It's a bit difficult to take seriously the claim of the most powerful person in the country to be a victim of discrimination, particularly on the basis of her sex given that the other most powerful person in the country, the Governor-General, is also a woman. If you are given such great power and responsibility then it's time to give up the luxury of imagining yourself to have victim status.
It's also unfortunate that politics is becoming ever more polarised on the basis of sex. The men and women of a nation are supposed to identify with each other not against each other. But we seem to be drifting ever more into a politics of men versus women. Just consider this morning's Herald Sun column by Susie O'Brien. Her argument is that Gillard, as a woman, should be ruling on behalf of women, otherwise she is useless:
Women like the fact that a female is in power, but until now they haven't seen just what this can mean for them at a personal level.
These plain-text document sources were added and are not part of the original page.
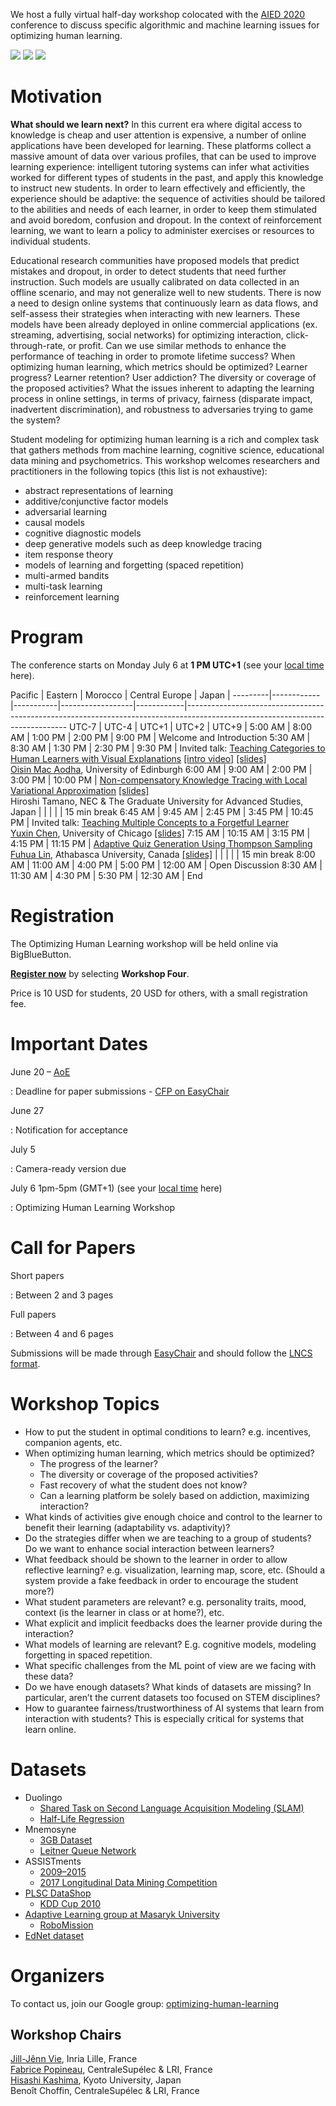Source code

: We host a fully virtual half-day workshop colocated with the [AIED 2020](https://aied2020.nees.com.br/#/) conference to discuss specific algorithmic and machine learning issues for optimizing human learning.

<div id="logos" class="responsive">
    <a href="https://www.kyoto-u.ac.jp/en/"><img src="/static/img/kyoto.png" /></a>
    <a href="https://team.inria.fr/sequel/"><img src="/static/img/inria.jpg" /></a>
    <a href="http://www.centralesupelec.fr/en"><img src="/static/img/cs.png" /></a>
</div>

# Motivation

**What should we learn next?** In this current era where digital access to knowledge is cheap and user attention is expensive, a number of online applications have been developed for learning. These platforms collect a massive amount of data over various profiles, that can be used to improve learning experience: intelligent tutoring systems can infer what activities worked for different types of students in the past, and apply this knowledge to instruct new students. In order to learn effectively and efficiently, the experience should be adaptive: the sequence of activities should be tailored to the abilities and needs of each learner, in order to keep them stimulated and avoid boredom, confusion and dropout. In the context of reinforcement learning, we want to learn a policy to administer exercises or resources to individual students.

Educational research communities have proposed models that predict mistakes and dropout, in order to detect students that need further instruction. Such models are usually calibrated on data collected in an offline scenario, and may not generalize well to new students. There is now a need to design online systems that continuously learn as data flows, and self-assess their strategies when interacting with new learners. These models have been already deployed in online commercial applications (ex. streaming, advertising, social networks) for optimizing interaction, click-through-rate, or profit. Can we use similar methods to enhance the performance of teaching in order to promote lifetime success? When optimizing human learning, which metrics should be optimized? Learner progress? Learner retention? User addiction? The diversity or coverage of the proposed activities? What the issues inherent to adapting the learning process in online settings, in terms of privacy, fairness (disparate impact, inadvertent discrimination), and robustness to adversaries trying to game the system?

Student modeling for optimizing human learning is a rich and complex task that gathers methods from machine learning, cognitive science, educational data mining and psychometrics. This workshop welcomes researchers and practitioners in the following topics (this list is not exhaustive):

- abstract representations of learning
- additive/conjunctive factor models
- adversarial learning
- causal models
- cognitive diagnostic models
- deep generative models such as deep knowledge tracing
- item response theory
- models of learning and forgetting (spaced repetition)
- multi-armed bandits
- multi-task learning
- reinforcement learning

# Program

The conference starts on Monday July 6 at **1 PM UTC+1** (see your [local time](https://www.timeanddate.com/worldclock/fixedtime.html?msg=Optimizing+Human+Learning+WASL+2020&iso=20200706T13&p1=60&ah=4) here).

Pacific  |  Eastern   |  Morocco  |  Central Europe  |  Japan     |
---------|------------|-----------|------------------|------------|------------------------------------------------------------------------------------------------------------------------------
UTC-7       |  UTC-4        |  UTC+1        |  UTC+2               |  UTC+9         |
5:00 AM  |  8:00 AM   |  1:00 PM  |  2:00 PM         |  9:00 PM   |  Welcome and Introduction
5:30 AM  |  8:30 AM   |  1:30 PM  |  2:30 PM         |  9:30 PM   |  Invited talk: [Teaching Categories to Human Learners with Visual Explanations](https://arxiv.org/pdf/1802.06924.pdf) [[intro video]](https://www.youtube.com/watch?v=bD0v4szglg0) [[slides]](https://jiji.cat/wasl2020/slides-visual-mac-aodha.pdf)<br />[Oisin Mac Aodha](https://homepages.inf.ed.ac.uk/omacaod/), University of Edinburgh
6:00 AM  |  9:00 AM   |  2:00 PM  |  3:00 PM         |  10:00 PM  |  [Non-compensatory Knowledge Tracing with Local Variational Approximation](https://jiji.cat/wasl2020/non-compensatory-kt-final.pdf) [[slides]](https://jiji.cat/wasl2020/slides-non-compensatory-kt-tamano.pdf)<br />Hiroshi Tamano, NEC & The Graduate University for Advanced Studies, Japan
         |            |           |                  |            |  15 min break
6:45 AM  |  9:45 AM   |  2:45 PM  |  3:45 PM         |  10:45 PM  |  Invited talk: [Teaching Multiple Concepts to a Forgetful Learner](https://arxiv.org/pdf/1805.08322.pdf)<br />[Yuxin Chen](https://yuxinchen.org/), University of Chicago [[slides]](https://jiji.cat/wasl2020/slides-forgetful-chen.pdf)
7:15 AM  |  10:15 AM  |  3:15 PM  |  4:15 PM         |  11:15 PM  |  [Adaptive Quiz Generation Using Thompson Sampling](https://jiji.cat/wasl2020/adaptive-quiz-generation.pdf)<br />[Fuhua Lin](http://oscar.athabascau.ca/), Athabasca University, Canada [[slides]](https://jiji.cat/wasl2020/slides-thompson-lin.pdf)
         |            |           |                  |            |  15 min break
8:00 AM  |  11:00 AM  |  4:00 PM  |  5:00 PM         |  12:00 AM  |  Open Discussion
8:30 AM  |  11:30 AM  |  4:30 PM  |  5:30 PM         |  12:30 AM  |  End

# Registration

The Optimizing Human Learning workshop will be held online via BigBlueButton.

[**Register now**](https://attendify.co/aied-2020-hYsvyTU) by selecting **Workshop Four**.

Price is 10 USD for students, 20 USD for others, with a small registration fee.

# Important Dates

June 20 – [AoE](https://www.timeanddate.com/time/zones/aoe)

:   Deadline for paper submissions - [CFP on EasyChair](https://easychair.org/my/conference?conf=wasl2020)

June 27

:   Notification for acceptance

July 5

:   Camera-ready version due

July 6 1pm-5pm (GMT+1) (see your [local time](https://www.timeanddate.com/worldclock/fixedtime.html?msg=Optimizing+Human+Learning+WASL+2020&iso=20200706T13&p1=60&ah=4) here)

:   Optimizing Human Learning Workshop

# Call for Papers

Short papers

:    Between 2 and 3 pages

Full papers

:    Between 4 and 6 pages

Submissions will be made through [EasyChair](https://easychair.org/my/conference?conf=wasl2020) and should follow the [LNCS format](http://www.springer.com/fr/computer-science/lncs/conference-proceedings-guidelines).

# Workshop Topics

- How to put the student in optimal conditions to learn? e.g. incentives, companion agents, etc.
- When optimizing human learning, which metrics should be optimized?
    - The progress of the learner?
    - The diversity or coverage of the proposed activities?
    - Fast recovery of what the student does not know?
    - Can a learning platform be solely based on addiction, maximizing interaction?
- What kinds of activities give enough choice and control to the learner to benefit their learning (adaptability vs. adaptivity)?
- Do the strategies differ when we are teaching to a group of students? Do we want to enhance social interaction between learners?
- What feedback should be shown to the learner in order to allow reflective learning? e.g. visualization, learning map, score, etc. (Should a system provide a fake feedback in order to encourage the student more?)
- What student parameters are relevant? e.g. personality traits, mood, context (is the learner in class or at home?), etc.
- What explicit and implicit feedbacks does the learner provide during the interaction?
- What models of learning are relevant? E.g. cognitive models, modeling forgetting in spaced repetition.
- What specific challenges from the ML point of view are we facing with these data?
- Do we have enough datasets? What kinds of datasets are missing? In particular, aren’t the current datasets too focused on STEM disciplines?
- How to guarantee fairness/trustworthiness of AI systems that learn from interaction with students? This is especially critical for systems that learn online.

# Datasets

- Duolingo
    - [Shared Task on Second Language Acquisition Modeling (SLAM)](http://sharedtask.duolingo.com)
    - [Half-Life Regression](https://github.com/duolingo/halflife-regression)
- Mnemosyne
    - [3GB Dataset](https://archive.org/details/20140127MnemosynelogsAll.db)
    - [Leitner Queue Network](https://github.com/rddy/leitnerq)
- ASSISTments
    - [2009–2015](https://sites.google.com/site/assistmentsdata/home/assistment-2009-2010-data)
    - [2017 Longitudinal Data Mining Competition](https://sites.google.com/view/assistmentsdatamining)
- [PLSC DataShop](http://pslcdatashop.web.cmu.edu)
    - [KDD Cup 2010](https://pslcdatashop.web.cmu.edu/KDDCup/downloads.jsp)
- [Adaptive Learning group at Masaryk University](https://www.fi.muni.cz/adaptivelearning/?a=data)
	- [RoboMission](https://github.com/adaptive-learning/adaptive-learning-research/tree/master/data/robomission-2019-12)
- [EdNet dataset](https://github.com/riiid/ednet)

# Organizers

To contact us, join our Google group: [optimizing-human-learning](https://groups.google.com/forum/#!forum/optimizing-human-learning)

## Workshop Chairs

[Jill-Jênn Vie](https://jilljenn.github.io), Inria Lille, France  
[Fabrice Popineau](http://fabrice.popineau.net/), CentraleSupélec & LRI, France  
[Hisashi Kashima](https://hkashima.github.io/index_e.html), Kyoto University, Japan  
Benoît Choffin, CentraleSupélec & LRI, France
Until now, Gillard's had the key to the sports car, but she hasn't taken it for a spin.
As I wrote earlier this week, unless a woman is standing up for other women and doing things that help women, there's not much point her being in a position of power.
Take a moment to digest what Susie O'Brien has written here. First, there's an assumption that Gillard has only done things for women "at a personal level" when she's launched into an attack on men. Second, there's an assumption that the only point of Gillard being in power is if she governs for women rather than for the nation as a whole.
The irony is that the aim of a liberal society is to make our sex not matter and yet we end up with a society polarised on the basis of sex. That's not a coincidence. The progression of liberal thought goes something like this:
a) Our sex shouldn't matter in what we do, therefore men and women should be doing the same things
b) But men and women don't do the same things
c) This must be because men have discriminated against women for their own advantage
d) So women are an oppressed class and must fight together against men to end discrimination, sexism etc
It ends up with the idea of a great moral cause in which the women of a country are set permanently against the men of a country. And when men cotton on to the fact that women are identifying against them, it becomes that much harder to make the sacrifices that men have traditionally made for women, for family and for nation.
So the pattern of liberal thought has to be broken. And it's best to do this at the very start of the train of liberal thought. If we can accept that our sex does at times matter in what we do, then we can accept differences in social roles and focus more on making differentiated roles work together for the good of the whole community.